◆ **What you should do**
Scan the data below and give the number of lines that include the word "middle", with no other words.
** Opening Source data block **
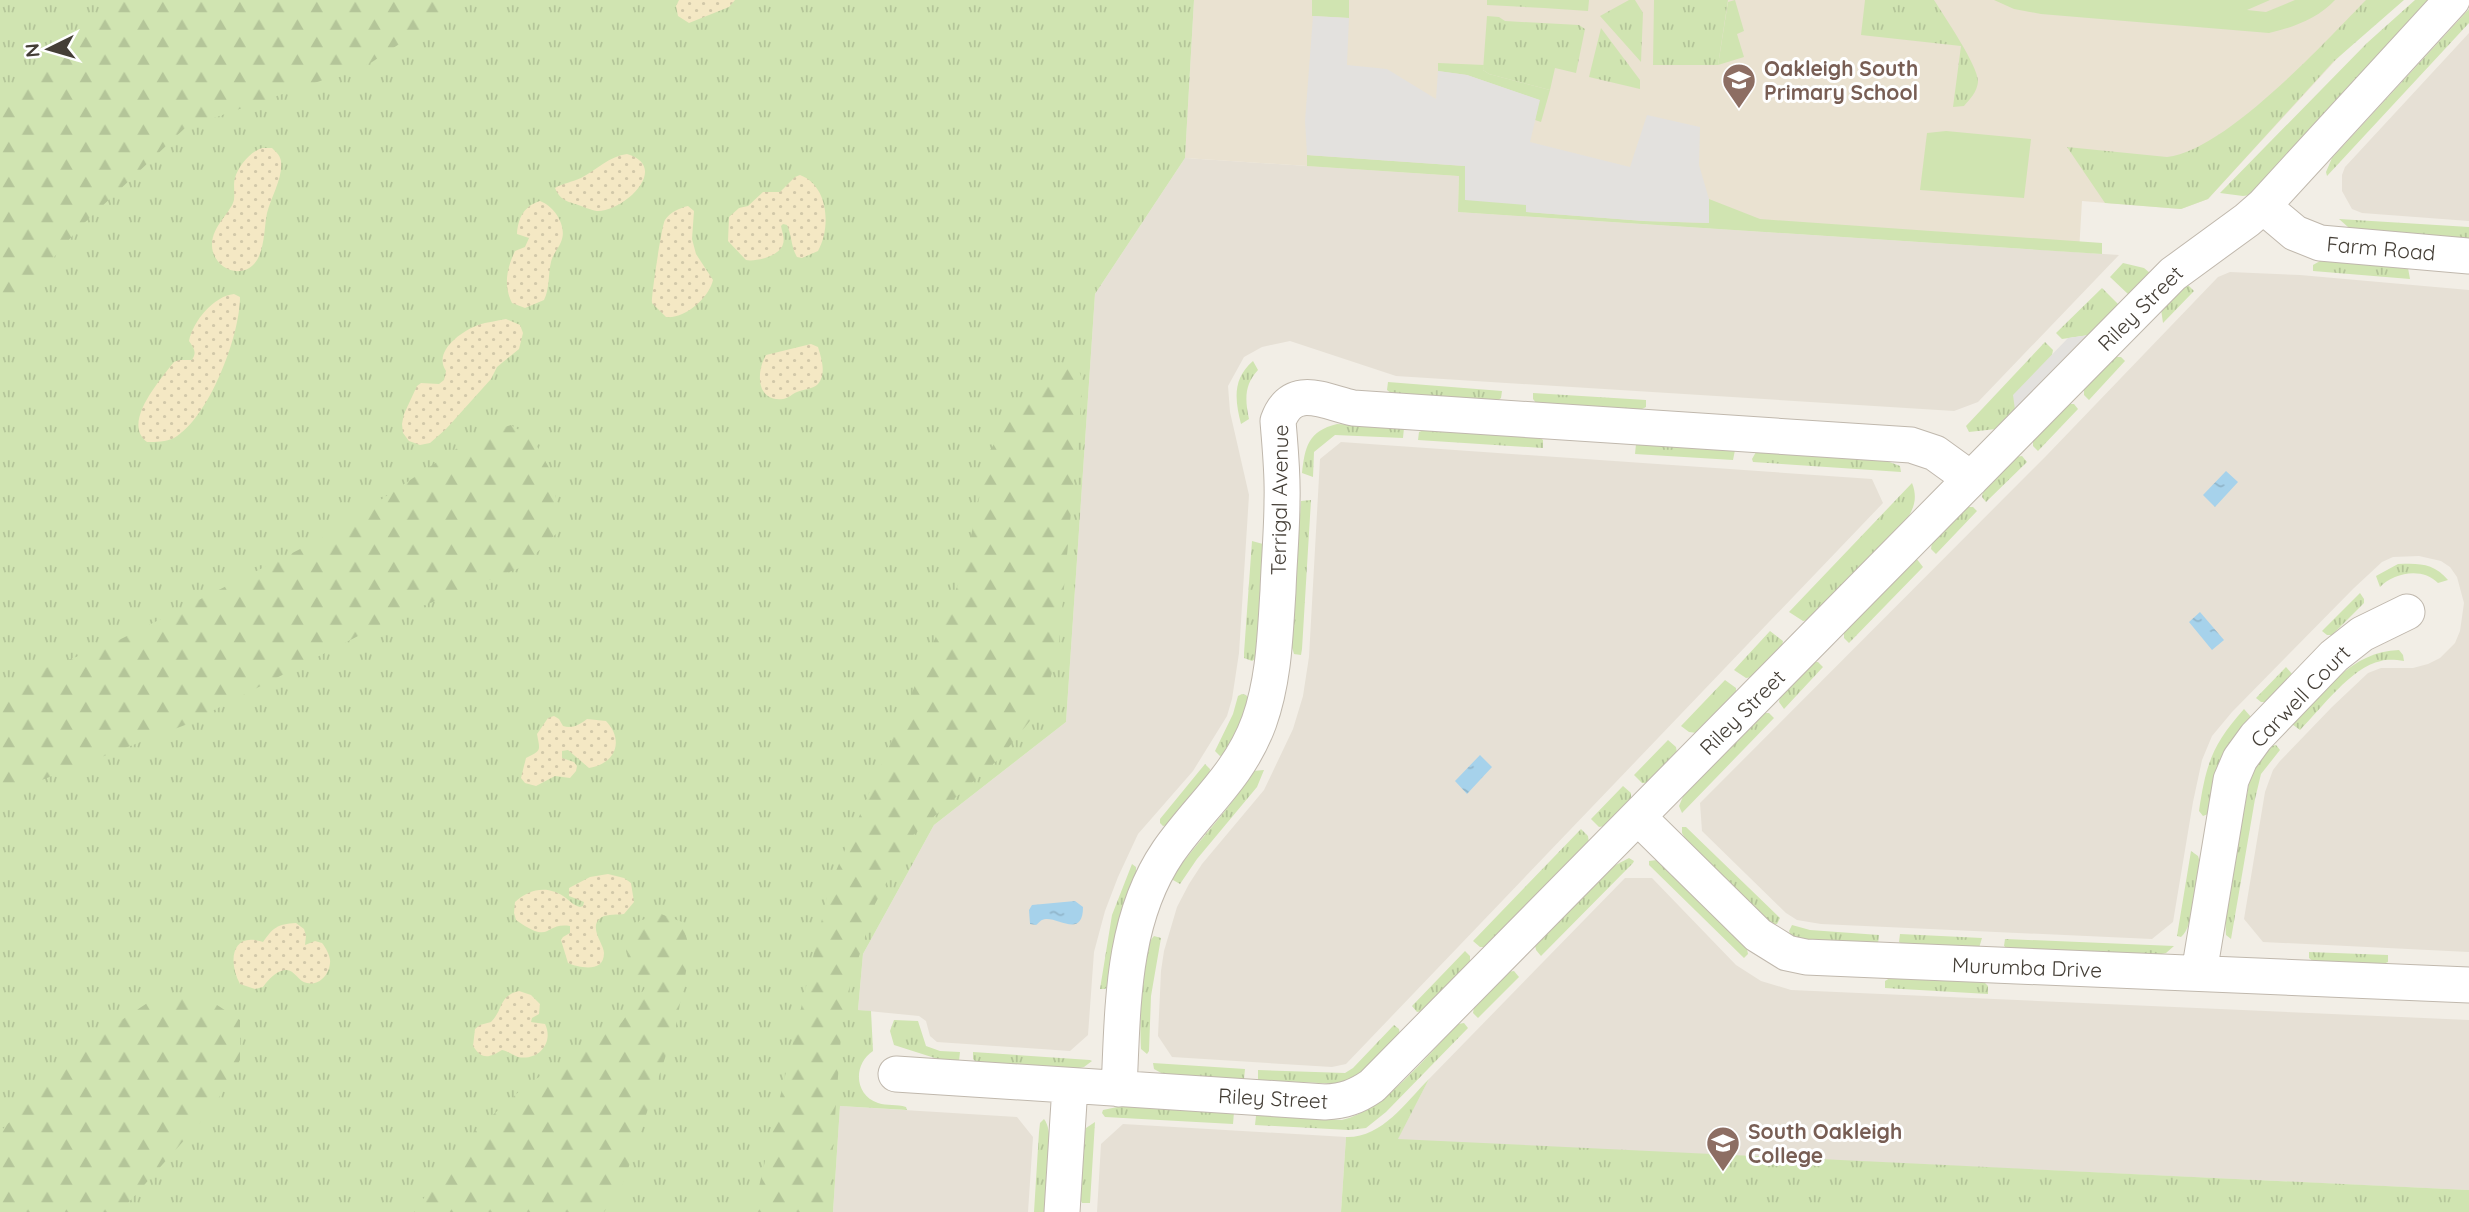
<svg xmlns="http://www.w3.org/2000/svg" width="2469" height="1212" font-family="Quicksand,sans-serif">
<defs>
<pattern id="grass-tufts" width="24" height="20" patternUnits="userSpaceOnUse" patternTransform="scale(1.75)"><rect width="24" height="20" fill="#d0e4b1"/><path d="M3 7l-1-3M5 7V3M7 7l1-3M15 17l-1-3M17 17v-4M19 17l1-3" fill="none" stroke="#b4c599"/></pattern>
<pattern id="forest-firs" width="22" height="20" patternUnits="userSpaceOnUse" patternTransform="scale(1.75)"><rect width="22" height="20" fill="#d0e4b1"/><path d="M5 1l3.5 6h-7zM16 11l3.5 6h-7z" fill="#b4c599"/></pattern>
<pattern id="sand-dots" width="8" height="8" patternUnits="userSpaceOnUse" patternTransform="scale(1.75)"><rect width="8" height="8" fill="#f4e8c4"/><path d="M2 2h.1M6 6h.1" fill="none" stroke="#d2c8a9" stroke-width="1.8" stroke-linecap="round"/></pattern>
<pattern id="water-ripples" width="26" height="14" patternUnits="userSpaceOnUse" patternTransform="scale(1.75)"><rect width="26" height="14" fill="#a6d2eb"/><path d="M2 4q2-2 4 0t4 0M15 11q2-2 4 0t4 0" fill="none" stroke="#90b5ca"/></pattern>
</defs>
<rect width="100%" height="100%" fill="#f2eee6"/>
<path fill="#e6e0d5" d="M 2469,33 L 2469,221 L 2362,213 L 2352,209 L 2342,191 L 2342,175 L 2345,167 Z
M 1185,158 L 1459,176 L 1458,212 L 2119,255 L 1978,402 L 1954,411 L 1396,376 L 1290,341 L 1262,347 L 1244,357 L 1228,386 L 1230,412 L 1249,495 L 1239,653 L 1232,699 L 1227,716 L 1193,771 L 1138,834 L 1118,877 L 1105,911 L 1094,952 L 1088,1035 L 1070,1051 L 937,1042 L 930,1036 L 926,1021 L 919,1016 L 858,1010 L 863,954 L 934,825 L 1066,722 L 1095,294 Z
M 2230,272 L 2300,275 L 2469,290 L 2469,952 L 2263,942 L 2244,919 L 2265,792 L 2273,770 L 2280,761 L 2332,707 L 2368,673 L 2381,668 L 2413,668 L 2428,664 L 2440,658 L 2455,643 L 2460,631 L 2464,603 L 2457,577 L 2450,567 L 2441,561 L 2419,556 L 2393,557 L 2382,562 L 2354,588 L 2232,712 L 2212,736 L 2202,760 L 2193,802 L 2173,922 L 2152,939 L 1821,924 L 1797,920 L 1786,913 L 1702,831 L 1700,803 L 2047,455 L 2218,277 Z
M 1341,442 L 1872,479 L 1883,503 L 1346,1064 L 1332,1067 L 1172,1057 L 1158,1036 L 1161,971 L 1164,951 L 1177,907 L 1189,884 L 1202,864 L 1264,790 L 1293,729 L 1303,696 L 1309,657 L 1320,459 Z
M 1625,878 L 1652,878 L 1736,965 L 1761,981 L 1791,990 L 2469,1020 L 2469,1190 L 1397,1140 L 1429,1079 Z
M 840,1106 L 1017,1117 L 1033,1137 L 1028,1212 L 833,1212 Z
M 1123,1124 L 1346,1137 L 1341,1212 L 1097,1212 L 1101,1144 Z"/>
<path fill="#eae2d1" d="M 1194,0 L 2391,0 L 2208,199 L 2181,209 L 2082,201 L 2079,252 L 1458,212 L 1459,176 L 1185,158 Z"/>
<path fill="url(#grass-tufts)" d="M 0,0 L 1194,0 L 1185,158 L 1095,294 L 1066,722 L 934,825 L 863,954 L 858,1010 L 871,1011 L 873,1051 C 853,1064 854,1095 878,1103 C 887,1106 897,1104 906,1107 L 907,1110 L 840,1106 L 833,1212 L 0,1212 Z
M 1487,0 L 1544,0 L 1544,8 L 1487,5 Z
M 1629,0 L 1635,0 L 1643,13 L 1641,62 L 1600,16 Z
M 1654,0 L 1728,0 L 1718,65 L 1653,65 Z
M 1865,0 L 1934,0 C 1944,16 1979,67 1978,82 C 1977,92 1970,99 1964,106 L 1953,107 L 1961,46 L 1861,35 Z
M 2366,0 L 2404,0 L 2333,62 L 2208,199 L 2181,209 L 2105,203 L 2067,147 L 2167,157 C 2225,151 2325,42 2366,0 Z
M 2415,0 L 2429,0 L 2250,195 L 2243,196 L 2220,193 L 2367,43 Z
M 2469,9 L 2469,23 L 2327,176 L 2326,172 L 2332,158 Z
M 1487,16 L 1499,17 L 1505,21 L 1579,25 L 1585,29 L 1576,73 L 1555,68 L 1550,90 L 1489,74 L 1483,70 Z
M 1601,28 L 1640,80 L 1640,89 L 1589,77 Z
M 2339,219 L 2469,227 L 2469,240 L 2358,230 L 2348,227 Z
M 2320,261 L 2408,268 L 2410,279 L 2313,271 L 2313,265 Z
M 2123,263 L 2144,268 L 2150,273 L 2129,295 L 2110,277 Z
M 2183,286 L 2189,286 L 2194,291 L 2163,323 L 2161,309 Z
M 2102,288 L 2119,305 L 2089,335 L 2062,339 L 2056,333 Z
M 2045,342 L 2053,350 L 2052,355 L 2015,410 L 1996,429 L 1969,432 L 1966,426 Z
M 2114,357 L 2121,357 L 2125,361 L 2089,400 L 2084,395 L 2084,387 Z
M 1253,361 L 1258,370 C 1244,385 1245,400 1249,419 L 1241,424 C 1235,400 1232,379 1253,361 Z
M 1388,382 L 1502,391 L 1501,398 L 1497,401 L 1392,394 L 1387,390 Z
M 1533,393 L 1646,400 L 1646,407 L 1640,410 L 1537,404 L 1533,399 Z
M 2067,404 L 2074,404 L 2078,409 L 2038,451 L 2033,446 L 2033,439 Z
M 1337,424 L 1404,428 L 1403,438 L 1335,435 L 1314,452 L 1313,477 L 1302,473 C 1305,447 1308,431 1337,424 Z
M 1424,430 L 1539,437 L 1543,440 L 1543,448 L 1418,440 L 1419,432 Z
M 1636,444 L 1735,450 L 1733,460 L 1635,454 Z
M 1756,452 L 1884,460 L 1900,466 L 1901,472 L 1753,462 L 1752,459 Z
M 2022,456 L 2027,462 L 1986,502 L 1982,497 L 1983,490 L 2016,457 Z
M 1912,483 C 1918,498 1914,509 1905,522 L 1808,620 L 1803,621 L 1789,612 Z
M 1311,500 L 1302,649 L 1301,655 L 1294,654 L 1291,644 L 1301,501 Z
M 1967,507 L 1973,507 L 1977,511 L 1936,554 L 1931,549 L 1932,542 Z
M 1252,541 L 1263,544 L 1265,552 L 1257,658 L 1252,661 L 1244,658 L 1244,653 Z
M 1916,558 L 1923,567 L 1849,643 L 1844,638 L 1844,631 Z
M 2398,564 C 2419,563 2434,563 2448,580 L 2438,583 C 2423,567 2394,572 2380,587 L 2376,576 Z
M 2360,593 L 2364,599 L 2364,603 L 2332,635 L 2327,635 L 2322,631 Z
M 1770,631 L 1783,641 L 1782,646 L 1752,677 L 1746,678 L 1734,670 Z
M 2399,650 L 2403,655 L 2404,661 C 2396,660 2388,659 2381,661 C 2351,667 2321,709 2300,730 L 2292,724 C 2324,693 2351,651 2399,650 Z
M 1814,662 L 1818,662 L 1823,667 L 1784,709 L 1779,702 L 1780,696 Z
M 2286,667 L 2293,675 L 2266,702 L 2261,702 L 2256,698 Z
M 1725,680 L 1736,688 L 1736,693 L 1697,733 L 1689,732 L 1681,726 Z
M 1242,694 L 1246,695 L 1249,699 L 1241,723 L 1224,755 L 1220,756 L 1215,751 L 1233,714 L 1238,696 Z
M 2244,709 L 2251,717 C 2221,747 2215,773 2208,814 L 2203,816 L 2199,811 C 2206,764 2212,745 2244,709 Z
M 1763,713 L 1769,713 L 1774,718 L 1682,813 L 1679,806 L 1684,794 Z
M 1668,740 L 1676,747 L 1677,753 L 1647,783 L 1642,783 L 1634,775 Z
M 2276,745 L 2280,750 L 2261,774 L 2255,799 L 2231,939 L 2226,935 L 2225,915 L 2250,778 L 2255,766 L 2271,746 Z
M 1205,764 L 1210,769 L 1209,777 L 1168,825 L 1163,826 L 1160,823 L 1160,819 Z
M 1264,770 L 1257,787 L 1197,859 L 1180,884 L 1173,880 L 1173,876 C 1198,840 1231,809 1253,771 Z
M 1623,786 L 1631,793 L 1631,799 L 1605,826 L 1599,827 L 1591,819 Z
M 1682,827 L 1686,827 L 1780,918 L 1777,924 L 1770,924 L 1688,843 L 1682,833 Z
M 1581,829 L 1588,836 L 1589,843 L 1486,947 L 1480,947 L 1473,941 Z
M 2191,851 L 2198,856 L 2200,862 C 2197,880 2194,927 2181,937 L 2177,936 Z
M 1629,858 L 1634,861 L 1633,863 L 1541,956 L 1536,950 L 1535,945 L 1610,868 Z
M 1657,860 L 1747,949 L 1748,954 L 1744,958 L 1649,865 L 1649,861 Z
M 1132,864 L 1136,867 L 1136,873 L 1111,984 L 1105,989 L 1100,989 L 1112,915 Z
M 1792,925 L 1810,930 L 1879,935 L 1878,944 L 1805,940 L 1791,936 L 1789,931 Z
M 1900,934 L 1982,938 L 1979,948 L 1904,945 L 1899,942 Z
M 1154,936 L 1161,938 L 1151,996 L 1149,1051 L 1147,1054 L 1141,1049 C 1140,1025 1138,952 1154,936 Z
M 2005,939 L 2174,946 L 2166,953 L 2153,956 L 2009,950 L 2004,946 Z
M 1465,951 L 1470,956 L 1470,964 L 1423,1011 L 1417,1012 L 1412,1006 Z
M 2309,952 L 2388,955 L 2388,962 L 2381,965 L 2314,962 L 2309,958 Z
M 1514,971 L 1519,977 L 1478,1018 L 1473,1013 L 1474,1007 L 1508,972 Z
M 1890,978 L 1984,982 L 1988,986 L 1988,994 L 1885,988 L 1885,981 Z
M 894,1020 L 918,1021 L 926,1046 L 940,1051 L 960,1052 L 959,1061 L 941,1060 L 894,1045 L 890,1031 Z
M 1464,1023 L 1468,1028 L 1386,1112 L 1366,1128 L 1349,1130 L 1255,1125 L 1256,1116 L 1261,1114 L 1342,1120 C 1384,1111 1428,1054 1458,1024 Z
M 1394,1025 L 1399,1029 L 1400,1035 L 1360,1075 L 1340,1084 L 1258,1080 L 1258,1070 L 1345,1073 L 1353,1068 Z
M 973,1052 L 1090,1060 L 1092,1061 L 1084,1067 L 1074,1069 L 977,1063 L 973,1059 Z
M 1153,1063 L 1245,1069 L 1244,1079 L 1163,1074 L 1154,1069 Z
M 1429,1079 L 1398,1139 L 2469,1190 L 2469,1212 L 1341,1212 L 1346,1137 C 1382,1138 1405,1103 1429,1079 Z
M 1122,1106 L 1234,1112 L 1233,1124 L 1105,1117 L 1102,1113 L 1103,1110 Z
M 1044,1119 C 1056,1133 1046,1191 1045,1212 L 1034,1212 L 1039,1132 L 1040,1123 Z
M 1095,1122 L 1090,1203 L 1082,1203 L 1079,1197 L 1085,1132 L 1086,1128 Z"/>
<path fill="url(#forest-firs)" d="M 112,0 L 466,0 L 369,64 L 185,128 L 80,227 L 0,320 L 0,107 Z
M 1078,368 L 1083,382 L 1059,642 L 1045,702 L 1001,757 L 910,838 L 875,904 L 843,1009 L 828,1212 L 753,1212 L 830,885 L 963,573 L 989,452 L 1027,391 L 1059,369 Z
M 511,425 L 533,439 L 553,475 L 560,530 L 522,567 L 397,616 L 185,725 L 0,796 L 0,684 L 107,646 L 330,534 L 471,439 Z
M 661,914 L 682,922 L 690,950 L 676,1025 L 621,1190 L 604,1212 L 414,1212 L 464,1141 L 524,1087 L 622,1022 L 645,988 L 632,971 L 626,951 L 639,921 Z
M 158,996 L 214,1003 L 240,1020 L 240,1060 L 213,1108 L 120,1212 L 0,1212 L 0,1132 L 79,1048 Z"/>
<path fill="url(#sand-dots)" d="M 679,0 L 735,0 L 729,7 L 689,23 L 678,16 L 676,6 Z
M 263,148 L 272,148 C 276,152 280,155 281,161 C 283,178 271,197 267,213 C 264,228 265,252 254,264 C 239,280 213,267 212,246 C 211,226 233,211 234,199 C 235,192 233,184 235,178 C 238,166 252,150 263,148 Z
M 627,154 C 671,167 624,212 597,211 C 590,210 582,206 575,204 C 565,201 559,198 555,188 C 563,183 573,182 581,178 C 596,170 610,156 627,154 Z
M 800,175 C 829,186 831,228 818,251 L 802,258 L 797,257 C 791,247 792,236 787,225 L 783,224 L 781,226 C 782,232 785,238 783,244 C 780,256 756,262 746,260 L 728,241 L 729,217 L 739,208 L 748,206 L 763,192 L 780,192 L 795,177 Z
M 540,201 C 554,206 568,226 561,242 C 558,249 553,254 551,262 C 548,274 550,288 544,300 L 525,308 L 512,303 C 503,285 507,268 515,251 L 525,247 L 529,238 L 517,234 C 518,218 524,206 540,201 Z
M 688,206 L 694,211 L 692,239 L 696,254 L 713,280 C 709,298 685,319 666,317 L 652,303 C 651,297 662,224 665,220 C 670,212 680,208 688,206 Z
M 234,294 L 240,297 C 240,336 209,418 174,438 C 166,442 156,442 147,442 C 121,423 161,379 174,362 L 179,360 L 192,360 C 197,352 194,348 189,341 C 193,321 214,296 234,294 Z
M 506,319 L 520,325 L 523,333 L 519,349 L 497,367 L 491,379 L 446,429 L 430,443 L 420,445 L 409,441 L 403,433 L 402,424 L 404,414 L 417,386 L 421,383 L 439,384 L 444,380 L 446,371 C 433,352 460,332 478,325 C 487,322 497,321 506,319 Z
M 811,344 L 818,347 C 821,357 827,374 818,384 C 813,389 804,389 797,392 C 792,394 789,398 783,399 C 756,402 756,372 766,355 Z
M 554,716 L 559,719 L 563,726 C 572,729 579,725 587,719 L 606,721 C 625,741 615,764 589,768 L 568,750 L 562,751 L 562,758 L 574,762 L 577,766 L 576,771 L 570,778 L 555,776 L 536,786 L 525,783 L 521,778 L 526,758 C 542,750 540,751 537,734 L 548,718 Z
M 608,874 L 624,878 L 631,883 L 634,902 L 624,914 C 618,915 607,914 602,917 C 587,926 604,944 604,953 C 604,973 580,968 568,963 L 561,940 L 563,937 L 570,933 L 570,926 C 543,922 553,946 516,920 L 514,913 L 515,902 C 530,888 549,885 566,898 C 571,902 573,905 580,907 L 583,906 L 584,902 L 569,896 L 569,888 L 590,877 Z
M 296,923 L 304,929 L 306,936 L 305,945 L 315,941 L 322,943 C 326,948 331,957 330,963 C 329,975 319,986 307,983 C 297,981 295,969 285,970 C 276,971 268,980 263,987 L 255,989 L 240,984 C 228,962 231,931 263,942 C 273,928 277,924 296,923 Z
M 519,991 L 531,995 L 540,1004 L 539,1014 L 532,1018 L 531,1022 L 545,1024 C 554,1042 539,1061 518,1057 C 512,1055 508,1051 502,1050 C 489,1058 482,1060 473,1046 L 475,1029 L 480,1025 L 491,1022 C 504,1009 498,996 519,991 Z"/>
<path fill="#d0e4b1" d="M 1312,0 L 1349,0 L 1349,18 L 1312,16 Z
M 1544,0 L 1589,0 L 1588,11 L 1544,8 Z
M 1735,0 L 1744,31 L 1737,34 L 1744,57 L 1718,65 L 1728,2 Z
M 1994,0 L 2270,0 L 2247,10 L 2266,12 L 2295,0 L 2335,0 C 2317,19 2294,27 2269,33 L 2041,14 L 2014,9 Z
M 1438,63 L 1484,65 L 1483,70 L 1489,74 L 1550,90 L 1541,122 L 1535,120 L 1539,100 L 1467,75 L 1438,71 Z
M 1946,131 L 2031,139 L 2024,198 L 1920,190 L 1927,133 Z
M 1307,155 L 1465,166 L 1527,205 L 1527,212 L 1644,221 L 1709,223 L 1709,199 L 1760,219 L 2102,243 L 2102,254 L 1458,212 L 1459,176 L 1307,166 Z"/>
<path fill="#e3e1de" d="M 1313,16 L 1349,18 L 1347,65 L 1387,69 L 1436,99 L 1438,71 L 1467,75 L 1540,100 L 1530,142 L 1630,167 L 1647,115 L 1700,127 L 1699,165 L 1709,199 L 1709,223 L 1644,221 L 1526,212 L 1526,205 L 1465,200 L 1465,166 L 1307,155 L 1305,121 Z
M 2089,335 L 2015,410 L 2013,395 L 2068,338 Z"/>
<path fill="url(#water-ripples)" d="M 2226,471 L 2238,482 L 2215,507 L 2203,495 Z
M 2200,612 L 2224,640 L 2212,650 L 2189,622 Z
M 1480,755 L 1492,767 L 1467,794 L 1455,781 Z
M 1075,901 L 1083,907 C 1083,938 1059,918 1046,919 C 1041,919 1039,923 1036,925 L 1030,924 L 1029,910 L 1032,905 Z"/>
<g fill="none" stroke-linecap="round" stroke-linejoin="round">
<g stroke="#c0b8ad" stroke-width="37">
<path id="minor" d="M 2263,206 L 2295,233 L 2320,243 L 2469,256
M 1638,817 L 1758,935 L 1787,953 L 1806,957 L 2469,985
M 2199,973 L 2231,780 L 2240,759 L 2256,737 L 2334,656 L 2362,634 L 2407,612
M 896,1074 L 1325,1102 C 1344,1101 1356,1097 1372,1086 L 2173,274 L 2247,220 L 2263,206 L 2452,0
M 1119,1089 C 1123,1009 1121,921 1168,852 C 1199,807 1239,777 1259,722 C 1274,680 1275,636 1278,591 C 1279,561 1282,531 1282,501 C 1283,474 1280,447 1278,421 C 1292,383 1323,401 1353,408 L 1911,445 L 1935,453 L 1971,479
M 1062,1212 L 1070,1086"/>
</g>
<use href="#minor" stroke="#fff" stroke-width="35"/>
</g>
<defs>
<g id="school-pin" transform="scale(1.75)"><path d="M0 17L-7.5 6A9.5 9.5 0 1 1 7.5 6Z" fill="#8d6e63" stroke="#fff"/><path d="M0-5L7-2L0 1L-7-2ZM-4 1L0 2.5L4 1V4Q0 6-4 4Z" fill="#fff"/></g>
</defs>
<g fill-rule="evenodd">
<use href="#school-pin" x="1739" y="80"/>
<use href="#school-pin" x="1723" y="1143"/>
</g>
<g text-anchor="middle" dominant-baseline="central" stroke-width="6" stroke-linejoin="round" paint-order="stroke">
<g font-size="21" font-weight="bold" fill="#785e54" stroke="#fff" text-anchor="start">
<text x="1764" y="68">Oakleigh South<tspan x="1764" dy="24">Primary School</tspan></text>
<text x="1748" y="1131">South Oakleigh<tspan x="1748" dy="24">College</tspan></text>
</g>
<g font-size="21" fill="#443e36" stroke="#fff">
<text transform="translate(2381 248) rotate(5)">Farm Road</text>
<text transform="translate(2140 308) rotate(-45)">Riley Street</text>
<text transform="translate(1279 500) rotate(-89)">Terrigal Avenue</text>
<text transform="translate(2300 696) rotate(-46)">Carwell Court</text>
<text transform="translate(1742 712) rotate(-45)">Riley Street</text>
<text transform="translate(2027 967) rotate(2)">Murumba Drive</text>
<text transform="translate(1273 1098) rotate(3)">Riley Street</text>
</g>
</g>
<g transform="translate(49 49) rotate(265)" stroke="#ffffff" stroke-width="5" paint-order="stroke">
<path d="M0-5L12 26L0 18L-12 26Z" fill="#443e36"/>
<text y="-10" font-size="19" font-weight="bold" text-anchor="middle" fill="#443e36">N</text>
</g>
</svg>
** Closing Source data block **
◆ **The answer**
2